→ **Texte à lire**
::::
L’abolition officielle de l’esclavage n’a cependant pas désarmé les partisans des colons à Paris. Bien que reconnu citoyen à part entière de la République, le député noir doit lutter contre les insinuations racistes qui remettent sans cesse en cause son élection comme la loi d’abolition. Il se révèle un porte-parole actif des hommes de couleur, à la Convention puis au Conseil des Cinq-Cents, jusqu’en 1797.
Quand Gouly, député de l’Ile de France (Ile Maurice), réclame, après Thermidor, des lois particulières pour les colonies, Belley dénonce à l’assemblée le groupe de pression des colons, discours publié sous un titre à la saveur créole : « Le Bout d’oreille des colons ou le système de l’Hôtel Massiac mis à jour par Gouly ». Il réussit à faire maintenir le principe républicain d’égalité entre habitants des colonies et de la métropole, quelle que soit leur couleur. En revanche le décret d’abolition n’est pas envoyé à l’Ile de France. Après Belley, cette élite venue d’outre-mer qui avait su un temps défendre les droits des non-blancs sera laminée.
::::
→ **Données disponibles**
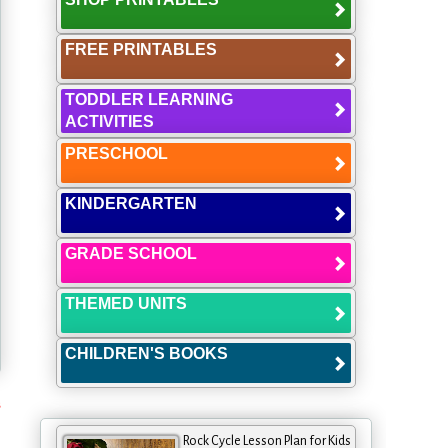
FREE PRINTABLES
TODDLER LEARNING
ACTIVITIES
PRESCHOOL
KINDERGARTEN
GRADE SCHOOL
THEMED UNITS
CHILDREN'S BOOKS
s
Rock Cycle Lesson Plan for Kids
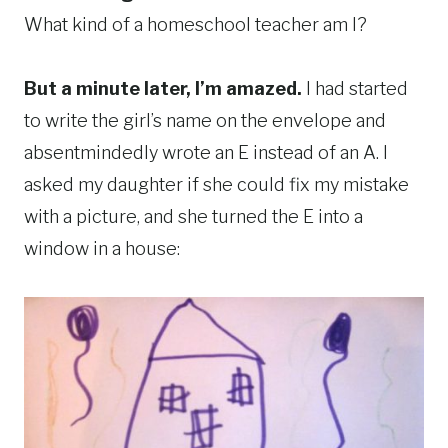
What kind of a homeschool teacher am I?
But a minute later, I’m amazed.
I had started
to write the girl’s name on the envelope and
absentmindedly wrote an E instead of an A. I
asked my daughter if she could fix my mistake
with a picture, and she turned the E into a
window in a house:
::::
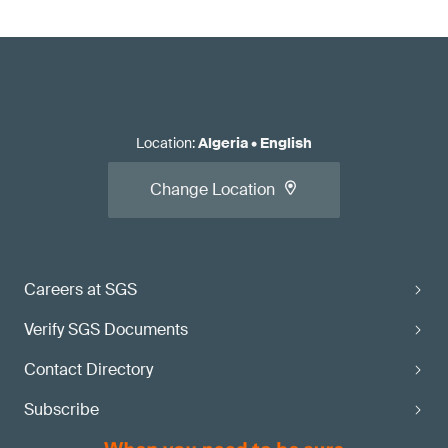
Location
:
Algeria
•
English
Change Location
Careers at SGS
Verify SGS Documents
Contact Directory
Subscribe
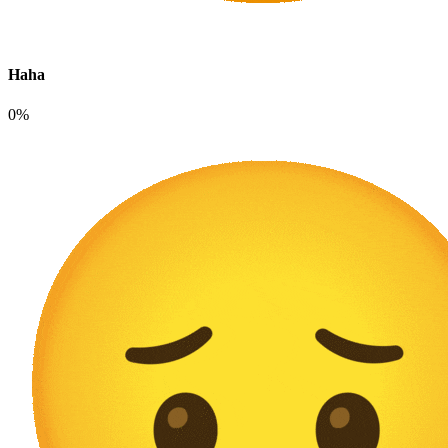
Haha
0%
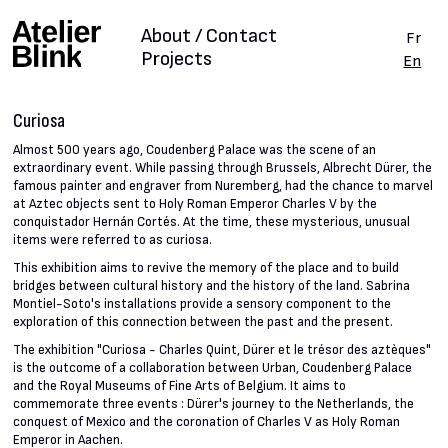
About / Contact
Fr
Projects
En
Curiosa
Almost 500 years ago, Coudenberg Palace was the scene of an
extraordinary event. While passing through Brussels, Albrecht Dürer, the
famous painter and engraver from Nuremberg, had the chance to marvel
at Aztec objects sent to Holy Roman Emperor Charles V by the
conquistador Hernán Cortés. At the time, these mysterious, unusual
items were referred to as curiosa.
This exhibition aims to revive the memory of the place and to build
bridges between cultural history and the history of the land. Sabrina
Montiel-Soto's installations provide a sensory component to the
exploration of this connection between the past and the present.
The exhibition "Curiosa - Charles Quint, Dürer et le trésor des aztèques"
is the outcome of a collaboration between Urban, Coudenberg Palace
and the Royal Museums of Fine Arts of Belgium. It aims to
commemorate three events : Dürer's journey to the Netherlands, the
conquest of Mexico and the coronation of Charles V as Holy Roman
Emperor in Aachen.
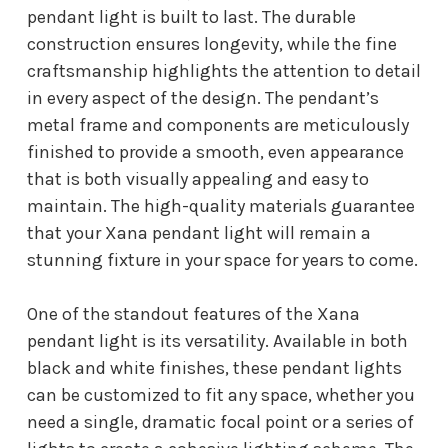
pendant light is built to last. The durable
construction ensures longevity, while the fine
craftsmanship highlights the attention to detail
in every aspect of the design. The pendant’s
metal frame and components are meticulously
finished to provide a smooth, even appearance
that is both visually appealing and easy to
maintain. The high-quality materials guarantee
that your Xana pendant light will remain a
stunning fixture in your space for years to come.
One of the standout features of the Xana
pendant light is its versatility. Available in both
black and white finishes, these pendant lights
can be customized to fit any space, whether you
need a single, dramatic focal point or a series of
::::
→ **Votre consigne**
Reprenez le texte sur Belley en commençant à « L’abolition officielle de » et en terminant à « Cinq-Cents, jusqu’en 1797. », et changez « député » en « représentant ». Les données forment un ensemble à part, sans lien avec le texte sur Belley.

→ **Résultat**
L’abolition officielle de l’esclavage n’a cependant pas désarmé les partisans des colons à Paris. Bien que reconnu citoyen à part entière de la République, le représentant noir doit lutter contre les insinuations racistes qui remettent sans cesse en cause son élection comme la loi d’abolition. Il se révèle un porte-parole actif des hommes de couleur, à la Convention puis au Conseil des Cinq-Cents, jusqu’en 1797.